Controlling Nutritional Status (CONUT) Predicts Survival in Gastric Cancer Patients With Immune Checkpoint Inhibitor (PD-1/PD-L1) Outcomes

Abstract

Objective: The controlling nutritional status (CONUT), based on total lymphocyte count (TL), total cholesterol level (T-CHOL), and serum albumin (ALB), can provide a useful immunological prognostic biomarker for cancer patients. The present study aims to investigate the correlation between CONUT and prognosis in gastric cancer patients receiving immune checkpoint inhibitor (ICI) treatment. Methods: We retrospectively enrolled 146 patients with gastric cancer treated with ICIs (PD-1/PD-L1 inhibitors) from August 2016 to December 2020. The clinicopathologic characteristics were analyzed by Chi-square test or Fisher's exact test. The Kaplan-Meier and log-rank test were used to calculate and compare progression-free survival (PFS) and overall survival (OS). The prognostic and predictive factors of PFS and OS were identified by univariate and multivariate analyses. A nomogram was developed to estimate 1-, 3-, and 5-year PFS and OS probability.

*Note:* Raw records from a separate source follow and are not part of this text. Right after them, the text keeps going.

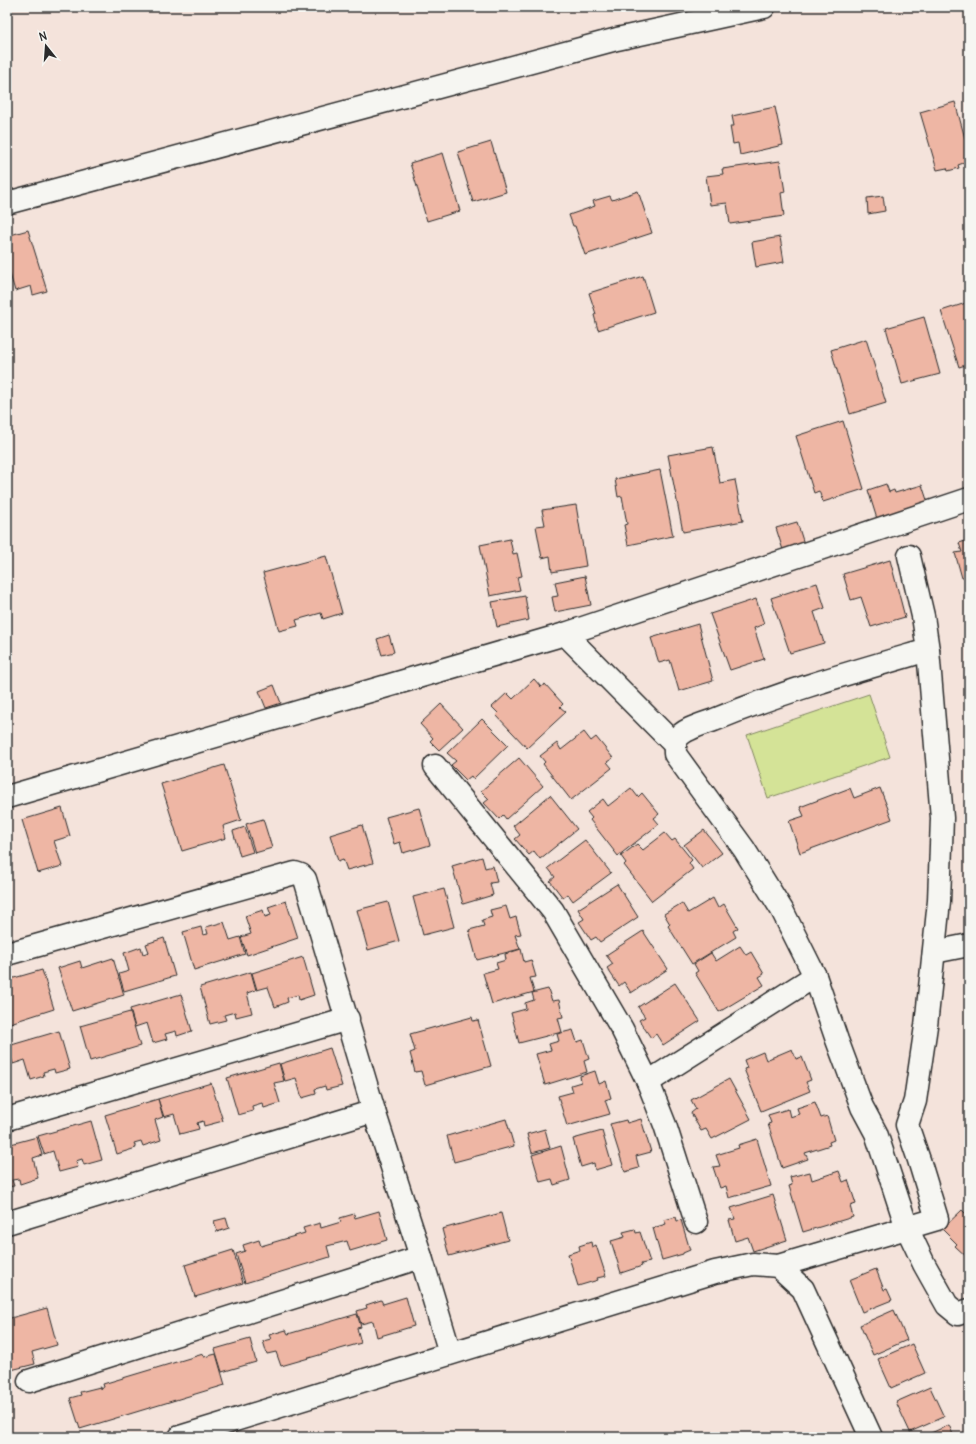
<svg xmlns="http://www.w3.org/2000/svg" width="976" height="1444" font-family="Delius,sans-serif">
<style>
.green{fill:#d4e397;stroke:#808761}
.building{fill:#eeb6a4;stroke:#2b2b2b}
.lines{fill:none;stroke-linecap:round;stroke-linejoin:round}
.street-casing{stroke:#2b2b2b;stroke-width:25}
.street{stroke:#f6f6f2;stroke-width:22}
</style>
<rect width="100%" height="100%" fill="#f4e3db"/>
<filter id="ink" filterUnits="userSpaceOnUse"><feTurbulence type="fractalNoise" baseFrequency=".025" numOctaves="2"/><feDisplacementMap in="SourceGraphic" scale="8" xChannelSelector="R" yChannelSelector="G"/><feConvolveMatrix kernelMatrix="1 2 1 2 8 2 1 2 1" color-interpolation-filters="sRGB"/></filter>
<g filter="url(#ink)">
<polygon class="green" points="869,694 890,757 768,798 747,735"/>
<g class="building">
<polygon points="955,102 969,153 969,161 958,165 959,168 948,171 947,168 937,170 920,112"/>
<polygon points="775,107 783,145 740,155 738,143 733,144 730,126 734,126 732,116"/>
<polygon points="491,142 506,192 473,202 458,152"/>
<polygon points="443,153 460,211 427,221 410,163"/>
<polygon points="780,161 785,192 781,193 784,216 730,224 727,203 710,205 706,176 723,174 722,169"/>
<polygon points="638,191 652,233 585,255 575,226 573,226 569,215 595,206 593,201 610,196 612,200"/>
<polygon points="883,196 885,211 868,214 867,198"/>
<polygon points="28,230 47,291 33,295 31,286 15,291 7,264 7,236"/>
<polygon points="780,237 784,262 756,267 752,242"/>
<polygon points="643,276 654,312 598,330 594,315 596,314 589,293"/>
<polygon points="969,302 969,364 959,367 941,311"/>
<polygon points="924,317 940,374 902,384 886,328"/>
<polygon points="866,339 886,403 850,414 831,350"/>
<polygon points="843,421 864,489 823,502 819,491 814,493 796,436"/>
<polygon points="713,447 720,483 735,480 743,521 683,532 668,455"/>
<polygon points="660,470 673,536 628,545 624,525 627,524 622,496 618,497 615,479"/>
<polygon points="886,484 889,492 894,490 895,493 922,485 928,503 877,519 868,490"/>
<polygon points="576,505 586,566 552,572 550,556 542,558 536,526 545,525 542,510"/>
<polygon points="797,522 804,544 783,550 776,528"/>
<polygon points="510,539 513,554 517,553 522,576 517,577 520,590 490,596 480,545"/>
<polygon points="969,540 969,580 968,576 962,578 955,553 962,552 959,543"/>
<polygon points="326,556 342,613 323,619 321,613 296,620 298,626 279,631 263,573"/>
<polygon points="890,560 905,617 871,627 861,597 851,600 843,574"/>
<polygon points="585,576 591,605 555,612 552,597 558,596 555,582"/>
<polygon points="817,583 825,608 814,612 824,643 790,653 771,598"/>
<polygon points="525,596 529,620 497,627 492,602"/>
<polygon points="756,599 764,624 754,628 764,659 730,670 710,614"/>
<polygon points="698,624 713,681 679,691 670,660 659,663 651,638"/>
<polygon points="389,635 394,652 382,655 377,639"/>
<polygon points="534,679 541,687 545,684 563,704 560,707 566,712 527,748 496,715 498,713 492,707 507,693 513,699"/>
<polygon points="274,685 281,703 266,708 259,691"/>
<polygon points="441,704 463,728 439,750 430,741 433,738 420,724"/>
<polygon points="482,719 508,745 473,779 471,776 466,780 451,765 456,761 447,753"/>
<polygon points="584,732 591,741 596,737 613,758 607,762 612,768 571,800 543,764 545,762 540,756 557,743 561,750"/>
<polygon points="519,758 543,786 506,819 503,815 499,819 484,803 489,799 481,791"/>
<polygon points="224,765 241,820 223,826 226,838 182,851 161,784"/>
<polygon points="631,788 638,797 642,793 659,814 654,818 659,824 618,856 590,820 592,818 587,812 603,799 608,806"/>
<polygon points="850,788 854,798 880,788 892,819 800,853 789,821 804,816 800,807"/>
<polygon points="550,795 577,829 540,859 534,851 529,855 515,839 520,835 513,826"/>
<polygon points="62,808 70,836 54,841 62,866 38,873 22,820"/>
<polygon points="419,808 430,845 403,853 400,842 394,844 386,817"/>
<polygon points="263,819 272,848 255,853 246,824"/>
<polygon points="362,825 373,863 347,870 343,859 338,861 330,835"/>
<polygon points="245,827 253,852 240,856 233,831"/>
<polygon points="704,830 722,853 702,868 684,845"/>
<polygon points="665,833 672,841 675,839 692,860 689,863 693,869 652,901 624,865 626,863 621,856 637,844 643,850"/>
<polygon points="585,840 611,873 573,901 568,894 563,898 550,881 555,877 548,868"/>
<polygon points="482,857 485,868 493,866 497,882 490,883 493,895 463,904 452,866"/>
<polygon points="617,884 638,917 600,942 596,937 591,940 579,922 584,919 578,909"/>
<polygon points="444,889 454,927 423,935 413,897"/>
<polygon points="713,898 718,908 724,904 738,928 733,931 736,937 692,964 668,926 670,924 664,914 682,903 688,913"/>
<polygon points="286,901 298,938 247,955 241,937 251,934 245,916 263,910 265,917 271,915 268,907"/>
<polygon points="388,902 399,941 368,950 357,910"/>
<polygon points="506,906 510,919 516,917 521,934 515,935 520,949 477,960 469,930 484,926 482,920 492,917 490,910"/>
<polygon points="224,922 230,940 240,937 245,954 194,970 183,932 201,927 203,935 208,934 206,927"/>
<polygon points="643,931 668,969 631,993 624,982 619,986 607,968 613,964 606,955"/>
<polygon points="164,938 175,976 124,991 119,974 129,971 124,953 141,947 143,954 149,952 146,944"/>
<polygon points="740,946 746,955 751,952 764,974 759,977 764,985 719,1012 695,973 698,971 694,964 711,953 716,961"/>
<polygon points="521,949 524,962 531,960 536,977 530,978 534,992 492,1004 483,973 498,969 496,963 506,960 505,954"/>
<polygon points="303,957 314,995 299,1000 298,995 287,998 288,1002 275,1007 268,987 257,990 252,973"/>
<polygon points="113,958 124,995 72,1011 58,968 80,961 82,968"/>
<polygon points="42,970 54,1009 7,1024 7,980"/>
<polygon points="251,972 256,990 247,993 252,1013 236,1017 235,1012 224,1015 226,1020 210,1024 200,987"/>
<polygon points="675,983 700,1021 663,1045 656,1034 651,1038 639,1020 645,1017 638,1007"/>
<polygon points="548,989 552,1001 559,1000 563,1017 558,1018 562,1032 519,1043 511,1013 526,1009 525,1003 534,1000 532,993"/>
<polygon points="181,994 192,1031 177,1036 176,1031 165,1034 167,1039 153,1043 147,1023 135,1027 130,1009"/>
<polygon points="130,1012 140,1046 90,1061 80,1026"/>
<polygon points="472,1017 473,1021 478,1020 491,1066 425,1085 421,1071 415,1072 410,1053 415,1051 410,1034"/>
<polygon points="573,1030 577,1042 583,1040 589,1059 584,1061 587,1072 545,1085 536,1054 551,1050 549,1044 559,1041 557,1034"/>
<polygon points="59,1031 70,1069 55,1073 54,1069 43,1072 44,1076 31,1080 25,1060 13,1064 8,1046"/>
<polygon points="330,1048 342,1086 326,1090 325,1086 315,1089 316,1094 302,1098 296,1078 285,1081 280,1064"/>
<polygon points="792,1049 796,1059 802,1057 811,1080 806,1082 810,1091 761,1111 744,1069 747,1068 744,1060 763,1052 766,1060"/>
<polygon points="279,1063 284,1081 274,1083 280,1103 264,1108 262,1103 252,1106 253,1111 238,1115 227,1078"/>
<polygon points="595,1071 599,1084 606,1081 611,1098 605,1100 610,1114 567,1126 558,1096 573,1092 571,1085 581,1082 580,1076"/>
<polygon points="729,1079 751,1119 712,1139 706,1129 701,1131 691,1113 696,1109 691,1100"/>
<polygon points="211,1083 223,1121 204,1126 203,1121 197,1123 199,1129 180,1134 174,1114 164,1117 158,1099"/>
<polygon points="158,1099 163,1117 155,1120 161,1140 143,1146 141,1141 134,1143 136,1148 117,1154 105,1115"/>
<polygon points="815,1102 821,1118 827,1116 834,1140 829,1142 830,1145 805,1153 808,1159 782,1168 768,1124 771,1123 768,1115 788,1109 790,1117 799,1114 797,1108"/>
<polygon points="506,1119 514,1146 454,1162 447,1136"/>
<polygon points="641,1119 651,1152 636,1156 639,1168 625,1172 610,1124 626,1120 627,1123"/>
<polygon points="91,1121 102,1160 84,1165 82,1159 76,1161 78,1167 59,1172 53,1151 44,1154 38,1136"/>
<polygon points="545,1129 550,1148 532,1153 527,1134"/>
<polygon points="602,1131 612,1165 595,1170 594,1163 581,1167 573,1139"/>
<polygon points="37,1137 42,1155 33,1158 38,1178 20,1184 19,1179 12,1180 14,1186 7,1187 7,1145"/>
<polygon points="757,1139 771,1186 729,1198 726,1186 720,1188 713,1167 720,1166 716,1155 739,1148 738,1145"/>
<polygon points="561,1146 570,1180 554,1185 552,1179 540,1182 532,1155"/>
<polygon points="839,1171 843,1182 848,1180 856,1204 850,1206 853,1217 803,1232 789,1186 792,1185 790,1177 810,1172 812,1180"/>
<polygon points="773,1195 787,1240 753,1251 748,1237 735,1241 729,1220 735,1219 731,1208"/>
<polygon points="962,1210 969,1217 969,1259 955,1246 957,1244 942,1229"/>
<polygon points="379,1211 387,1240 350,1251 347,1241 327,1246 330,1257 245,1283 236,1254 245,1251 243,1245 259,1240 261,1246 305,1233 303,1228 320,1223 321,1228 341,1222 340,1218 354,1214 355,1218"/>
<polygon points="501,1213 508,1240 449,1256 442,1229"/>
<polygon points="676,1217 677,1221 681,1220 690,1250 683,1253 683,1254 662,1260 653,1228 666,1224 664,1220"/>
<polygon points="226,1218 229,1228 217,1232 214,1221"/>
<polygon points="635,1229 636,1233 640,1232 650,1262 641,1264 642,1266 621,1273 611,1241 625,1237 623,1232"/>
<polygon points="591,1242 592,1247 596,1245 606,1276 597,1278 598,1280 578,1286 568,1254 580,1250 579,1246"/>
<polygon points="233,1250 243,1283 195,1297 185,1265"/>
<polygon points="876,1269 884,1290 887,1289 892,1300 862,1312 849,1280"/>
<polygon points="406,1297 414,1326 377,1337 373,1321 361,1324 357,1311 367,1308 366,1305 381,1300 383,1304"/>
<polygon points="47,1308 57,1345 32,1352 35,1364 11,1370 7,1357 7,1319"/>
<polygon points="894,1310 907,1340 873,1355 860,1325"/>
<polygon points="357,1314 361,1327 357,1328 361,1343 281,1366 276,1352 267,1354 263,1341 271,1339 269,1335 286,1330 288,1334"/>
<polygon points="250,1339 256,1362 222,1372 215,1349"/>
<polygon points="912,1344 925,1373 891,1388 878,1359"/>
<polygon points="203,1354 204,1357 216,1354 225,1385 80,1429 70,1398 81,1395 80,1392 100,1387 100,1389 104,1387 103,1384"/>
<polygon points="930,1387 944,1417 910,1432 896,1402"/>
<polygon points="949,1425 954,1437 922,1437"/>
<polygon points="425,1431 427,1437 403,1437"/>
</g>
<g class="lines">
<g class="street-casing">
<g id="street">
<polyline points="7,203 617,39 764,7"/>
<polyline points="565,634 675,745"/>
<path d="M928,650C856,671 784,691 714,720C703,724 683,729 677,739C674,744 675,749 675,754L744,849L782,910L815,976L837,1040L862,1107L876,1133L907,1228L924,1264L947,1305L958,1314L969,1310"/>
<polyline points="435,766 553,911 622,1029 648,1082 665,1125 696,1222"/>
<polyline points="7,797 565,634 969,499"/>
<polyline points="934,952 969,945"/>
<polyline points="7,954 295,873 301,875 305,879 374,1111 421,1257 450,1353"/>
<polyline points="648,1082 815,976"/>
<polyline points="7,1119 348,1019"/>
<polyline points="7,1223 374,1111"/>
<polyline points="778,1266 937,1219 919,1160 907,1125 915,1101 926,1026 939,901 942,818 928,650 923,616 909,556"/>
<polyline points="29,1381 421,1257"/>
<polyline points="180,1437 715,1272 753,1264 778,1266 803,1289 871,1437"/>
</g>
</g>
<use href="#street" class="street"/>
</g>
</g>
<rect width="976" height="1444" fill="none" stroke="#f6f6f2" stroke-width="24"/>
<rect x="12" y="12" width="952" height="1420" fill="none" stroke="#2b2b2b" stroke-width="1.5" filter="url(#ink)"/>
<g transform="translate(46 46) rotate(343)" stroke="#f6f6f2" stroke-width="3" paint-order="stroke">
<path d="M0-3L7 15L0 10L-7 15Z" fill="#2b2b2b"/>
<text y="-6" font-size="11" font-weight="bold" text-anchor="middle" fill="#2b2b2b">N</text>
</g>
</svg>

Results: Through the CONUT score, there were 75 (51.37%) patients in the low CONUT group and 71 (48.63%) patients in the high CONUT group. There was a correlation between the CONUT score and age (p = 0.005), pathology (p = 0.043), ALB (p = 0.020), PALB (p = 0.032), and Hb (p = 0.001). The CA724, TNM stage, and treatment (ICIs vs. chemotherapy) were the independent prognostic factors for PFS and OS by multivariate analyses. Patients with high CONUT score had poorer PFS and OS (χ² = 3.238, p = 0.072, and χ² = 4.298, p = 0.038). In the subgroup analysis, the patients with high CONUT score were associated with shorter PFS and OS with ICIs or chemotherapy. With the PD-1/PD-L1 positive expression, the patients with high CONUT score had shorter PFS and OS than those with low CONUT score. Furthermore, the patients with high CA724 value were associated with shorter PFS and OS. The toxicity assessment in ICIs or chemotherapy was significantly associated with anemia. The nomograms were constructed to predict the probability of 1-, 3-, and 5-year PFS, and 1-, 3-, and 5-year OS with C-indices of 0.749 and 0.769, respectively. Conclusion: The CONUT, as a novel immuno-nutritional biomarker, may be useful in identifying gastric cancer patients who are unlikely to benefit from ICI treatment.

Keywords: PD-1; PD-L1; controlling nutritional status; gastric cancer; immune checkpoint inhibitors.

FIGURE 1

Survival according to the ALB, TL, and CONUT groups for (A) progression-free survival (PFS) by ALB; (B) overall survival (OS) by ALB; (C) PFS by TL; (D) OS by TL; (E) PFS by CONUT; (F) OS by CONUT. ALB, serum albumin; TL, total lymphocyte count; CONUT, Controlling Nutritional Status.

FIGURE 2

Survival according to the ICIs and Chemotherapy groups for (A) progression-free survival (PFS) by ICIs; (B) overall survival (OS) by ICIs; (C) PFS by Chemotherapy; (D) OS by Chemotherapy. ICIs, immune checkpoint inhibitors.

FIGURE 3

Survival according to the Surgery groups for (A) progression-free survival (PFS) by Surgery for all patients; (B) overall survival (OS) by Surgery for all patients; (C) PFS by Surgery; (D) OS by Surgery; (E) PFS by Non-surgery; and (F) OS by Non-surgery.

FIGURE 4

Survival according to PD-1/PD-L1 positive expression groups for (A) progression-free survival (PFS); (B) overall survival (OS).

FIGURE 5

Survival according to carbohydrate antigen 724 (CA724) groups for (A) progression-free survival (PFS) by CA724; (B) overall survival (OS) by CA724; (C) PFS by low CA724; (D) OS by low CA724; (E) PFS by high CA724; (F) OS by high CA724.

FIGURE 6

Nomogram for predicting (A) progression-free survival (PFS) and (B) overall survival (OS).